Around the same time that HomeGrocer was pouring gasoline on its mountain of cash, a small business started delivering local produce to Vancouverites. It was called SPUD (which at that time stood for Small Potatoes Urban Delivery) and it clunked along, slowly building a base of loyal customers without being too flashy online and without raising a ton of money. In 2008, it bought a Seattle competitor with operations in Portland and San Francisco, and the wheels came off. Enter the current CEO, a brand marketer extraordinaire named Peter van Stolk and his management team, who bought into the company in 2010 and spent their money getting things running smoothly on the West Coast. They opened in Calgary as well and the company grew very quickly, based on the new operating systems and inexpensive marketing that the new SPUD (now known as Sustainable Produce Urban Delivery Inc.) was deploying. Most importantly, the new SPUD offered local organic produce and meats as well as dry goods, allowing consumers choices right up to the afternoon before their weekly delivery.

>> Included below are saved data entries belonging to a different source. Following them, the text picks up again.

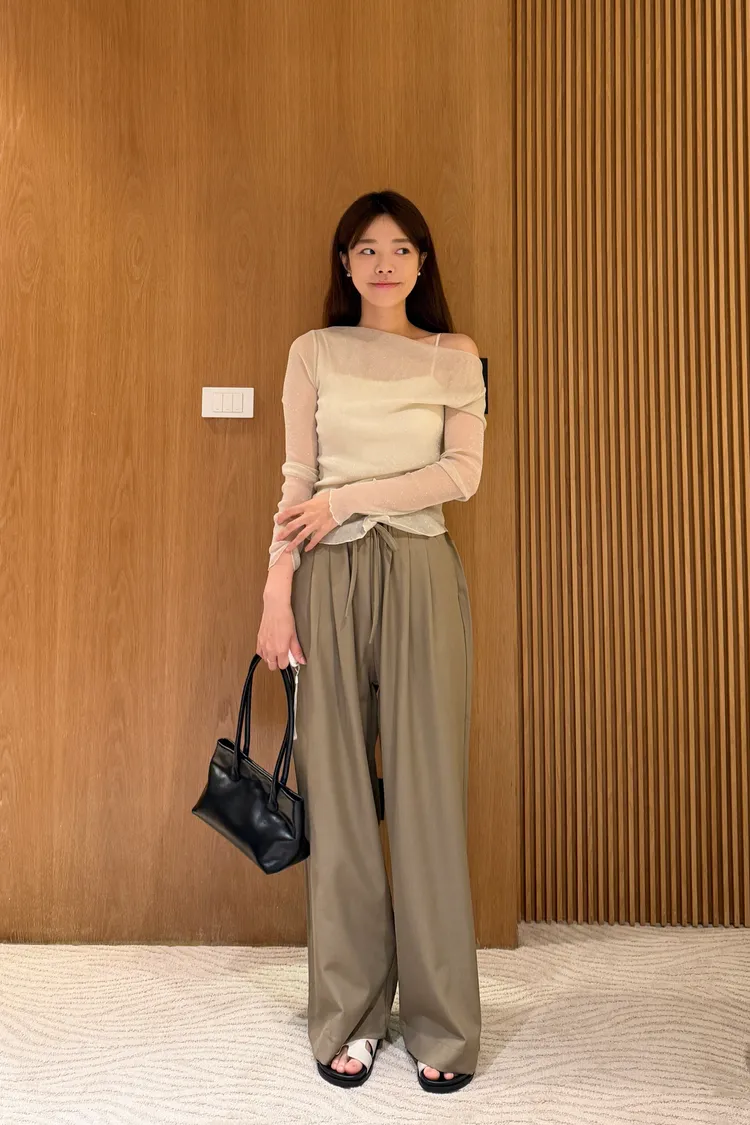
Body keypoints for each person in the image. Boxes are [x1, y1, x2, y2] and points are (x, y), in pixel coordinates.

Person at [256, 189, 485, 1094]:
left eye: (400, 248)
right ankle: (348, 1013)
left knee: (429, 797)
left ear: (422, 262)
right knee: (341, 799)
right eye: (366, 248)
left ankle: (442, 1023)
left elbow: (460, 474)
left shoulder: (452, 354)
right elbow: (296, 477)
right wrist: (275, 592)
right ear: (344, 263)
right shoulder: (312, 352)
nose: (384, 263)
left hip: (421, 570)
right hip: (324, 577)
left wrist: (348, 499)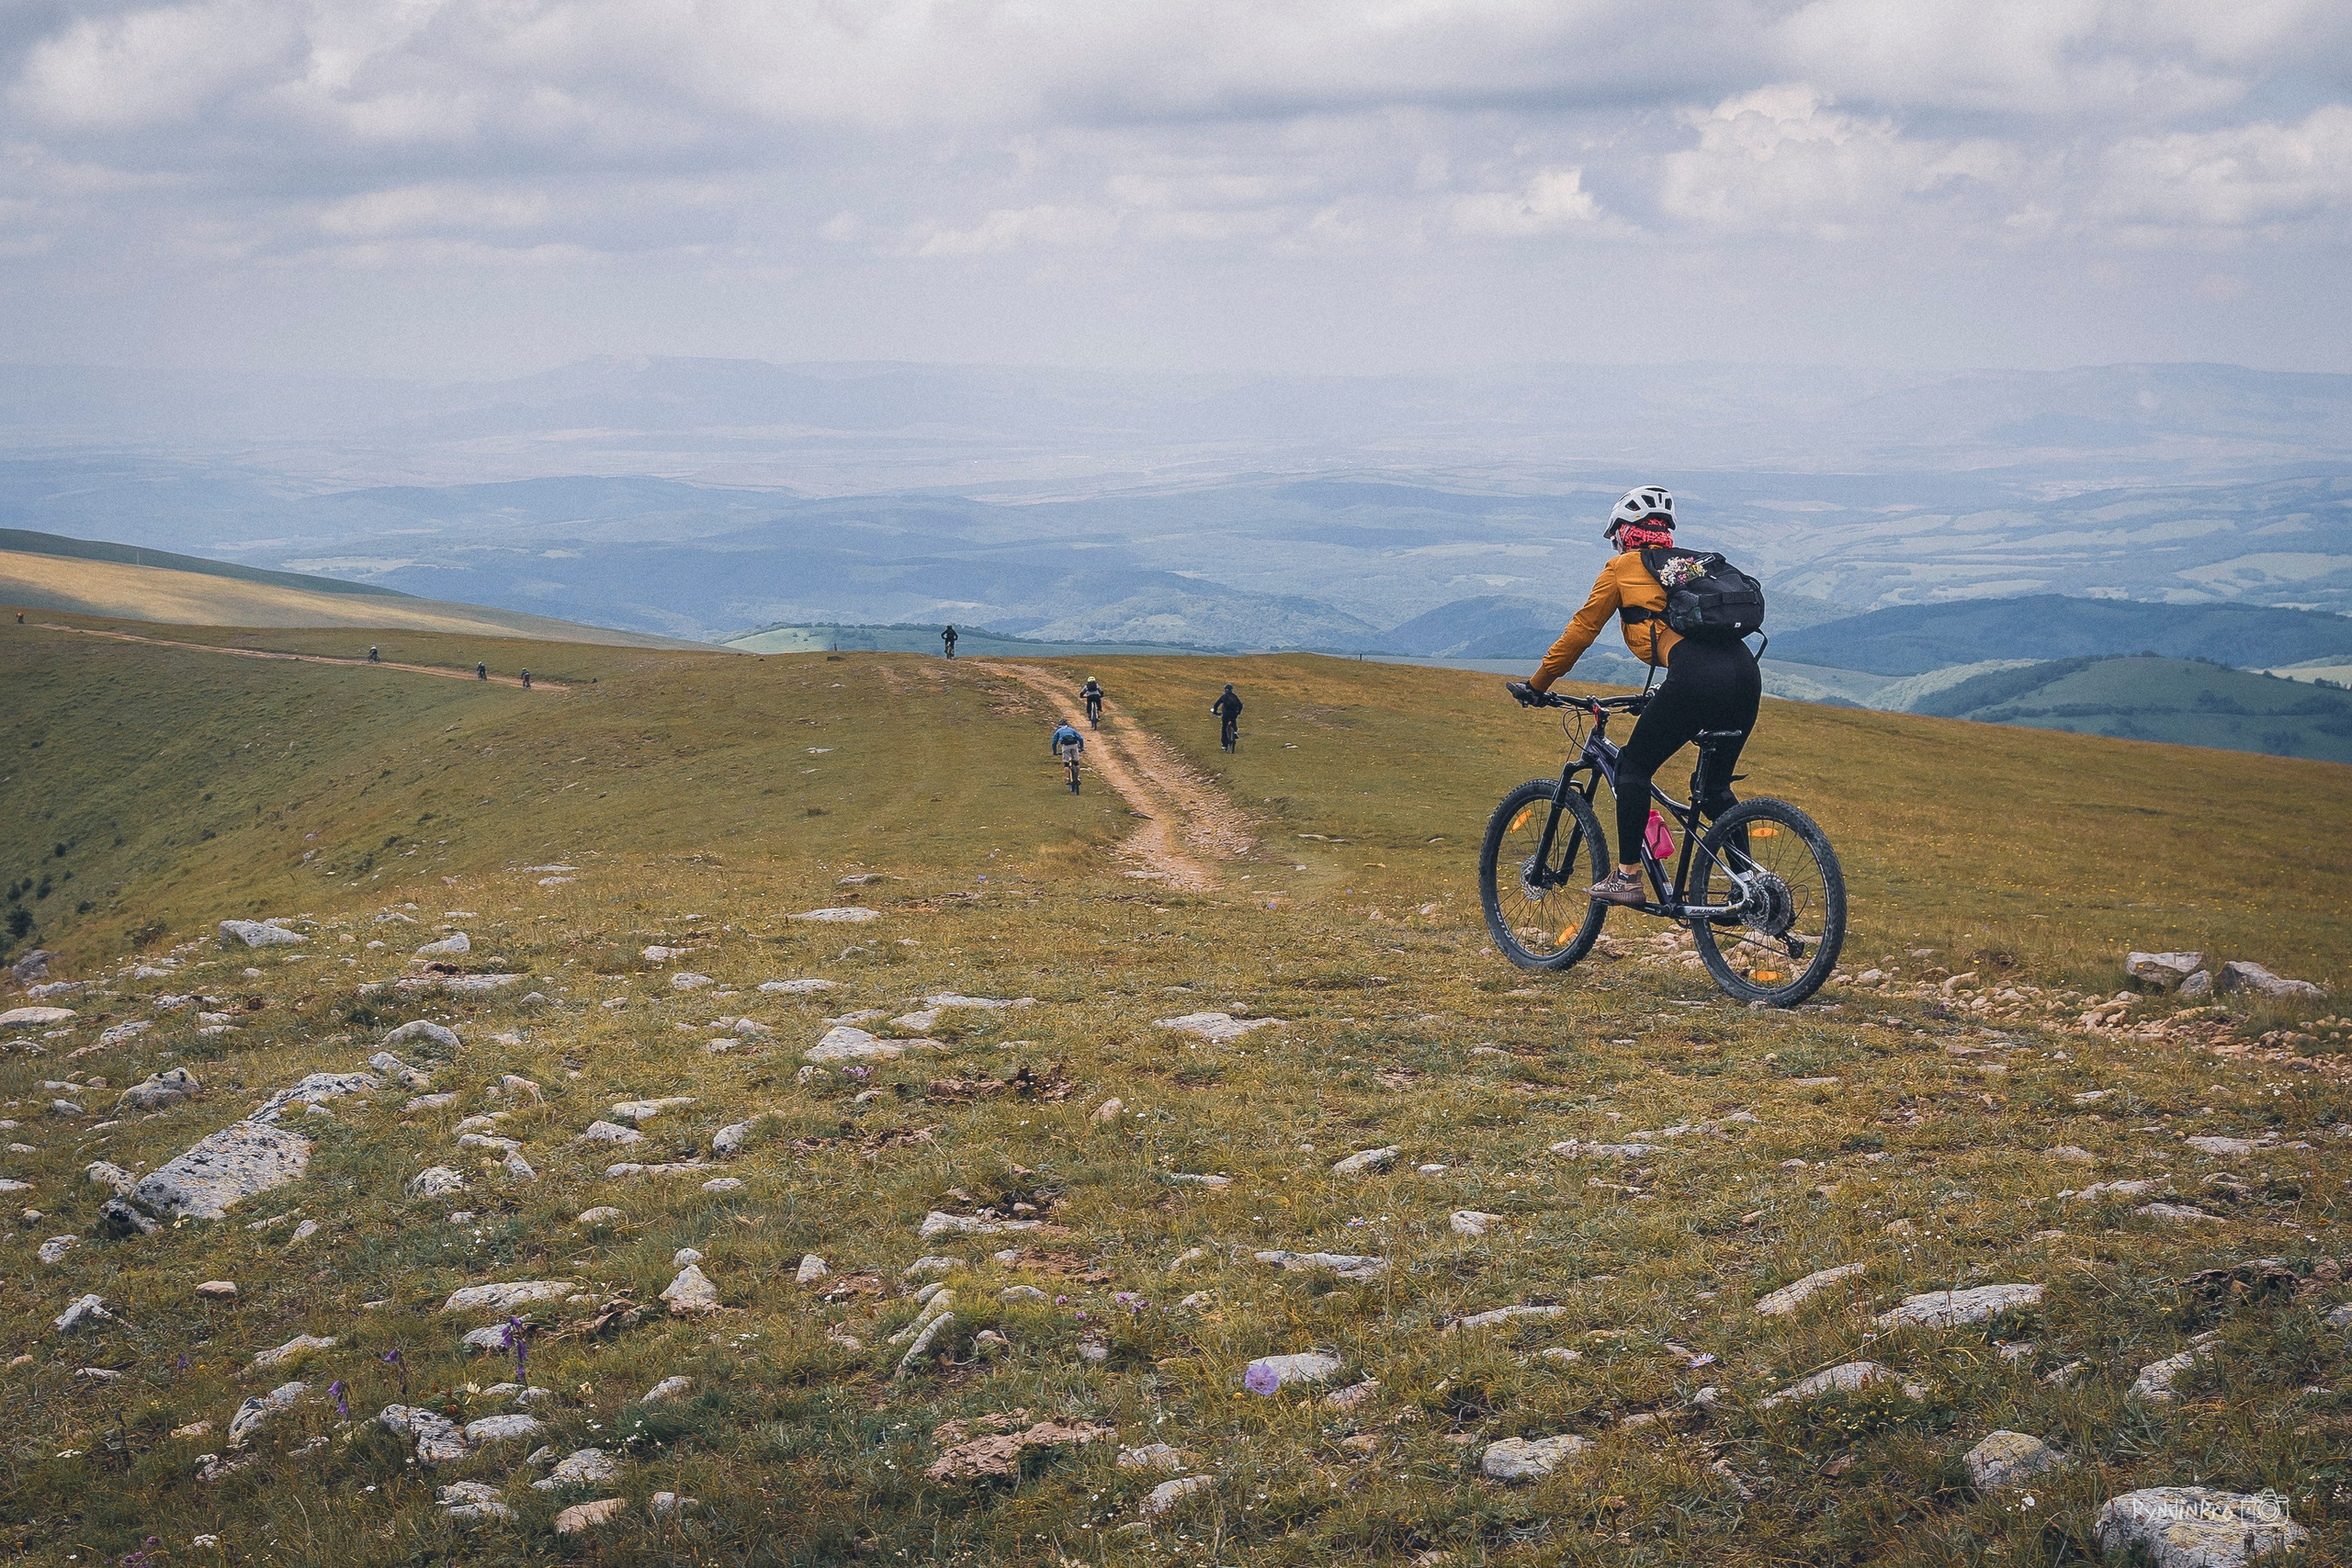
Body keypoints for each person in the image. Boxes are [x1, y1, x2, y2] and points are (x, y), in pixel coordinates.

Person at [1516, 484, 1759, 906]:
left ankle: (1627, 877)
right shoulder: (1689, 565)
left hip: (1696, 677)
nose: (1615, 545)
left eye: (1615, 537)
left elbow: (1581, 632)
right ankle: (1754, 888)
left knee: (1632, 766)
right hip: (1745, 675)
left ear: (1625, 532)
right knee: (1715, 788)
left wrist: (1538, 684)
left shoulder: (1622, 567)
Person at [1050, 720, 1085, 792]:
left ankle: (1068, 779)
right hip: (1074, 745)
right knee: (1076, 762)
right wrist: (1081, 747)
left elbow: (1054, 742)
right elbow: (1080, 738)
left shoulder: (1058, 731)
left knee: (1066, 764)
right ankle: (1078, 777)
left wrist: (1055, 752)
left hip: (1065, 746)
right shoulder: (1071, 729)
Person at [1210, 683, 1243, 752]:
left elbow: (1216, 704)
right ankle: (1234, 732)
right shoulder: (1234, 696)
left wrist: (1215, 712)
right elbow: (1240, 705)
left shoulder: (1224, 696)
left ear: (1225, 690)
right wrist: (1238, 712)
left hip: (1226, 714)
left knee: (1224, 728)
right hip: (1234, 714)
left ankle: (1224, 745)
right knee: (1233, 723)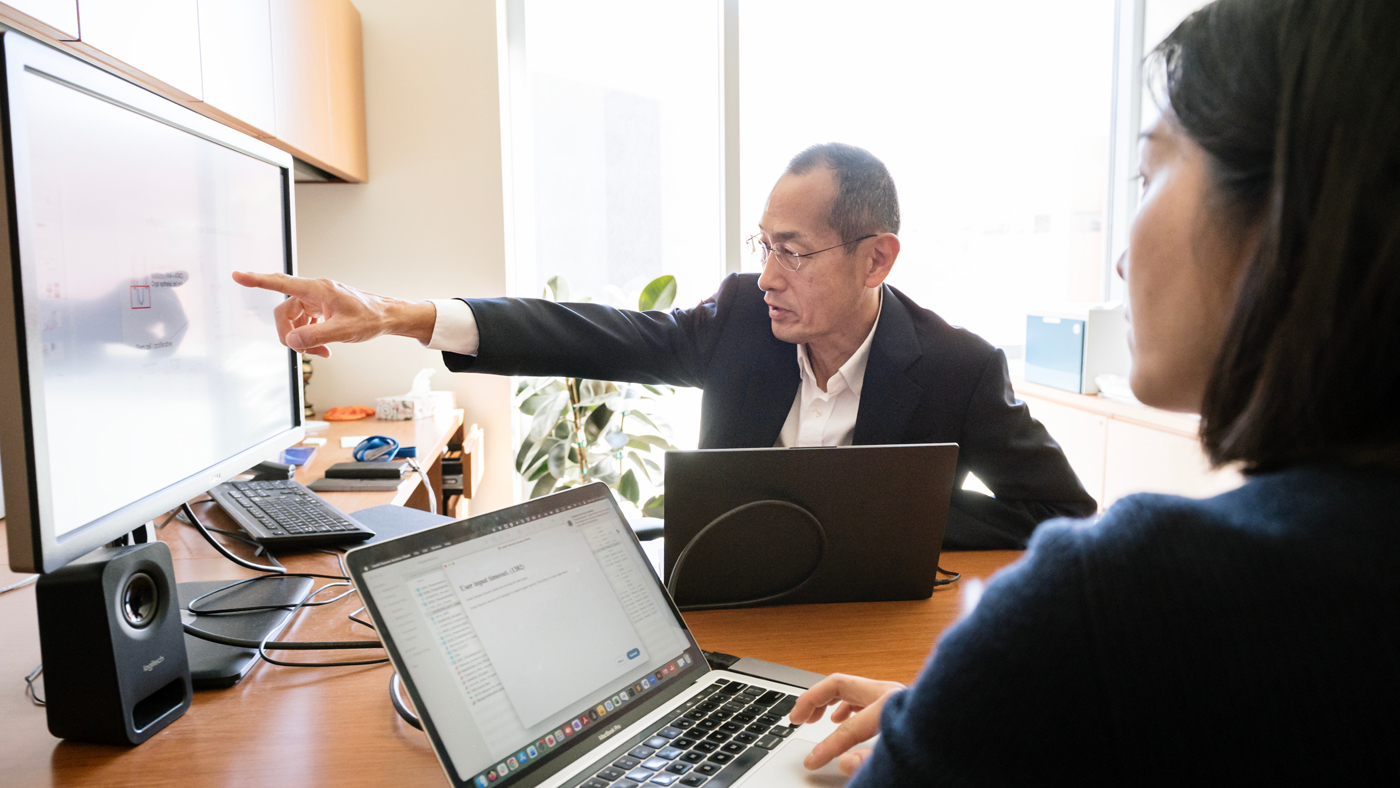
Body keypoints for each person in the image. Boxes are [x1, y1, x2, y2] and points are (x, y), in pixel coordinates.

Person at [786, 0, 1400, 782]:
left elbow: (1062, 515)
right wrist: (970, 707)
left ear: (1289, 209)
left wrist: (994, 691)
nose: (1118, 257)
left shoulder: (1113, 605)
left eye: (1148, 174)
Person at [235, 144, 1096, 549]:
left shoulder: (957, 369)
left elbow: (1061, 520)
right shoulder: (738, 324)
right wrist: (395, 313)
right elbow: (594, 334)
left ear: (878, 259)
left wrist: (906, 525)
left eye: (793, 251)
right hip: (730, 622)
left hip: (874, 649)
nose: (767, 274)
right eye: (763, 245)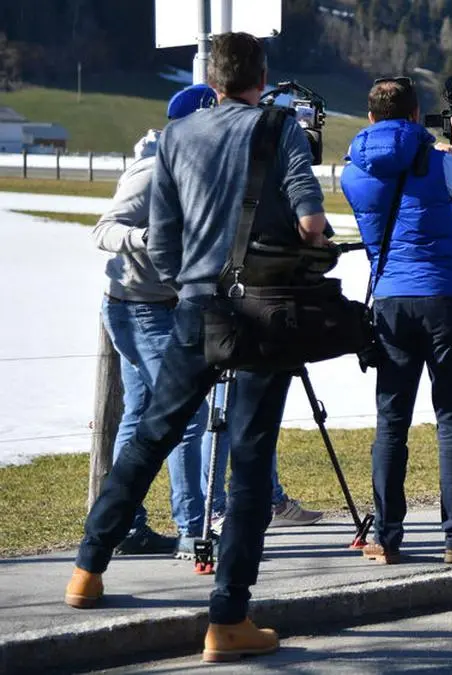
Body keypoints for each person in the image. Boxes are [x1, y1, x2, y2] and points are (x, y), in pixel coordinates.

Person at [64, 32, 331, 664]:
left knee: (153, 433)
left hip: (195, 305)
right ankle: (228, 617)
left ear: (213, 82)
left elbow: (161, 241)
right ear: (261, 77)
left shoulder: (177, 137)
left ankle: (87, 570)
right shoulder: (280, 127)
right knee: (248, 456)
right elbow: (312, 221)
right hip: (263, 310)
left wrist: (191, 277)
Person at [339, 76, 452, 566]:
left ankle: (386, 536)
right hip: (445, 297)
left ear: (369, 118)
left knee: (391, 421)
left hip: (389, 299)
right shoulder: (439, 159)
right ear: (413, 116)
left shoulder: (352, 171)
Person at [90, 84, 216, 559]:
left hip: (157, 303)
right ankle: (190, 530)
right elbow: (103, 230)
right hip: (138, 307)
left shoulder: (193, 168)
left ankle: (126, 526)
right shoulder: (149, 172)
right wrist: (151, 237)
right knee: (186, 415)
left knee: (140, 417)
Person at [196, 378, 323, 541]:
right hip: (231, 359)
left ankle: (274, 502)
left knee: (259, 420)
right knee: (222, 419)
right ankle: (214, 509)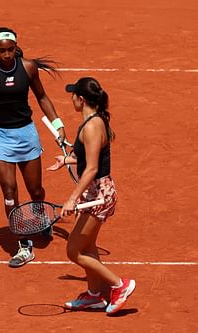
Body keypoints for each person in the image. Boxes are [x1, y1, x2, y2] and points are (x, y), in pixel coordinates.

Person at [0, 24, 66, 268]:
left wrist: (58, 126)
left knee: (36, 190)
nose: (6, 55)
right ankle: (24, 244)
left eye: (10, 49)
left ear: (16, 48)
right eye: (1, 50)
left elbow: (42, 97)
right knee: (9, 191)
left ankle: (40, 216)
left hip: (26, 135)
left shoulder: (28, 67)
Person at [47, 77, 135, 315]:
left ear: (81, 99)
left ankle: (119, 285)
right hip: (94, 192)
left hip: (99, 195)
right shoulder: (93, 121)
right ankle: (95, 296)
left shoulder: (92, 126)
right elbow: (88, 158)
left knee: (74, 251)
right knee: (89, 246)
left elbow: (93, 168)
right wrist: (66, 159)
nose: (71, 98)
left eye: (73, 94)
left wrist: (72, 199)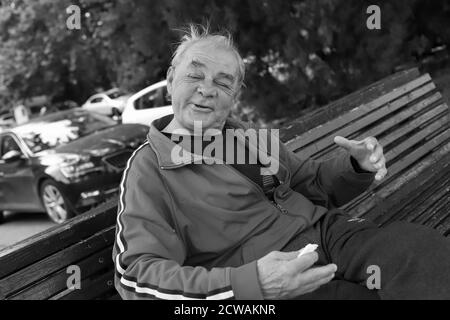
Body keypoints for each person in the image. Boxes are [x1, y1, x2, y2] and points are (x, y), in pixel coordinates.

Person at [112, 25, 450, 300]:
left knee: (421, 254)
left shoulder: (246, 135)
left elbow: (311, 183)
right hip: (272, 280)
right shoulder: (149, 168)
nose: (207, 90)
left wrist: (355, 166)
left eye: (223, 82)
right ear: (171, 79)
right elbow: (136, 277)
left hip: (329, 235)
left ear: (234, 95)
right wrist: (249, 284)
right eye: (194, 76)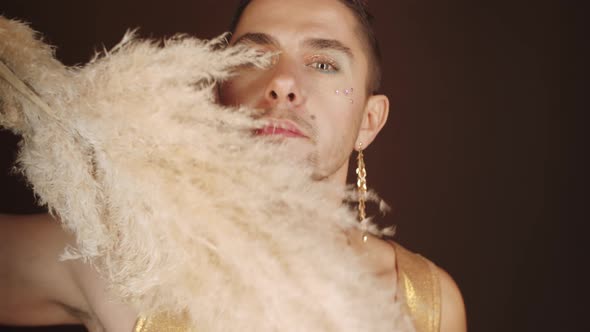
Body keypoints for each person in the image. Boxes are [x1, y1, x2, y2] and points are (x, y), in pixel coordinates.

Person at [0, 0, 466, 331]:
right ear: (219, 95)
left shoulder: (427, 304)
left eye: (323, 64)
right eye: (255, 57)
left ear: (369, 120)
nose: (283, 81)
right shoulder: (128, 259)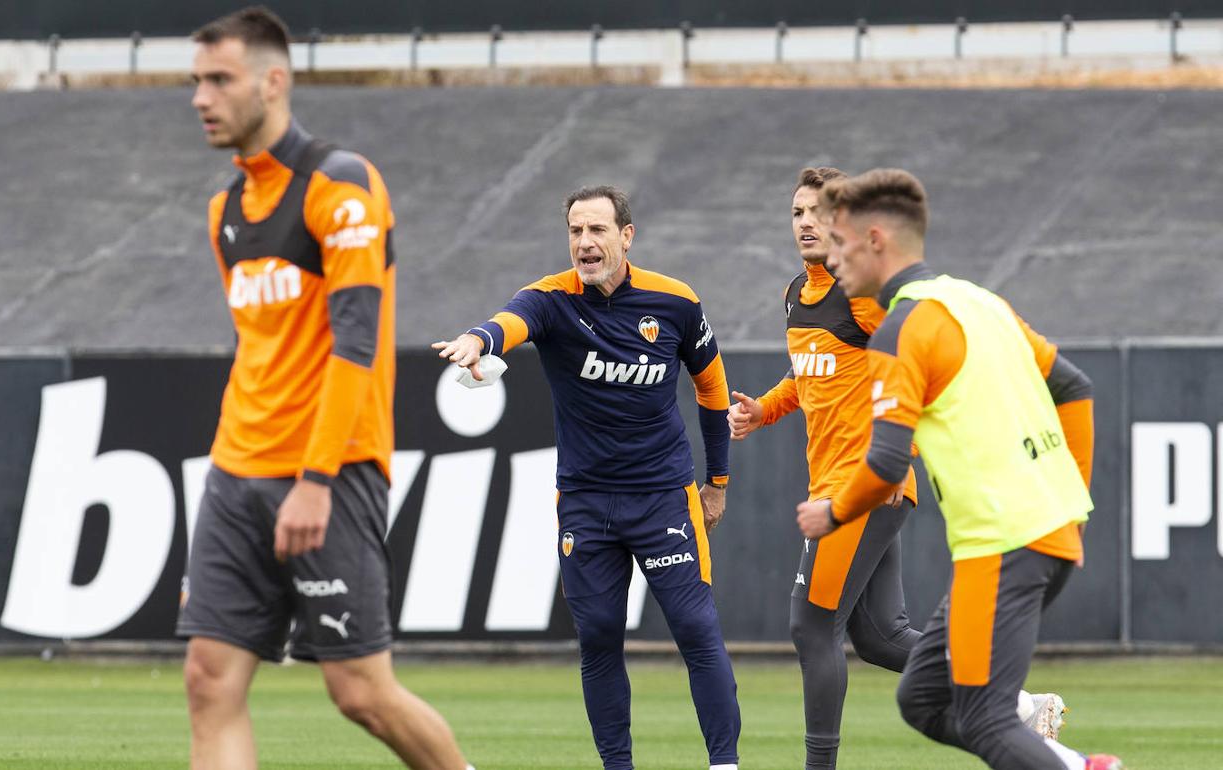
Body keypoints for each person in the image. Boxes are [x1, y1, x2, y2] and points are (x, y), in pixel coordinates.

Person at [178, 8, 474, 770]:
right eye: (196, 81)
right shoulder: (224, 214)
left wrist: (313, 480)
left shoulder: (340, 186)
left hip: (329, 474)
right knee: (208, 680)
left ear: (273, 82)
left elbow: (357, 341)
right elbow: (259, 352)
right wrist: (226, 479)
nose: (201, 97)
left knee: (360, 692)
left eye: (219, 79)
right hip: (237, 472)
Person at [728, 167, 1066, 770]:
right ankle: (1019, 706)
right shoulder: (794, 294)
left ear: (847, 225)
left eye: (819, 212)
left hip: (862, 486)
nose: (807, 222)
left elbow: (911, 363)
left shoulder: (860, 297)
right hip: (852, 488)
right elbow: (808, 378)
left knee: (811, 627)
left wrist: (895, 449)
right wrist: (764, 409)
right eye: (797, 212)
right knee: (881, 637)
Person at [796, 168, 1122, 770]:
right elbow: (1074, 386)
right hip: (1041, 536)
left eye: (840, 242)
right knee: (921, 698)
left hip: (1002, 544)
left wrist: (834, 510)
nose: (832, 256)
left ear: (875, 241)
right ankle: (1078, 765)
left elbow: (889, 459)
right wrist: (1073, 499)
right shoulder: (977, 300)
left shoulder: (900, 329)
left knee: (985, 719)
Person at [433, 186, 741, 770]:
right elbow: (508, 323)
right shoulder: (551, 299)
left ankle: (724, 766)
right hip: (586, 501)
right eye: (575, 231)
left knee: (696, 630)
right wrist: (475, 341)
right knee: (599, 638)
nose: (584, 243)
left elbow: (713, 390)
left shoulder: (675, 301)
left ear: (627, 236)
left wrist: (717, 481)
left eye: (597, 230)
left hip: (663, 499)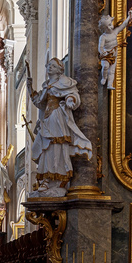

Today, online grocery delivery is a hot business across North America, with several companies securing recent funding from VCs (who have learned a few lessons: investments average a mere $3 million to $7 million, and profitability is high on the list of criteria).

Peter van Stolk is a master of making an emotional connection to a brand; he’s the founder and CEO of Jones Soda, the Vancouver company known for putting people’s own photos on bottle labels. For van Stolk, the timing for online grocery shopping looks right, given the advent of tablets and smartphones as well as a nearly 100-per-cent urban penetration of broadband Internet. The online shopping experience is no longer a barrier. And to those who said it would be tough to buy produce online if customers couldn’t touch it, well, they said the same thing about shoes, and Zappos, which started out selling shoes online, was bought by Amazon.com for $1.2 billion in 2009.

Terry Drayton had great timing raising money for online grocery delivery, but poor timing on the market opportunity. Peter van Stolk looks like he has hit the timing perfectly in terms of the preponderance of organic choices and the education of the marketplace about local and sustainable food, and that online grocery delivery is now a much easier sell. I have to say, I like SPUD’s chances.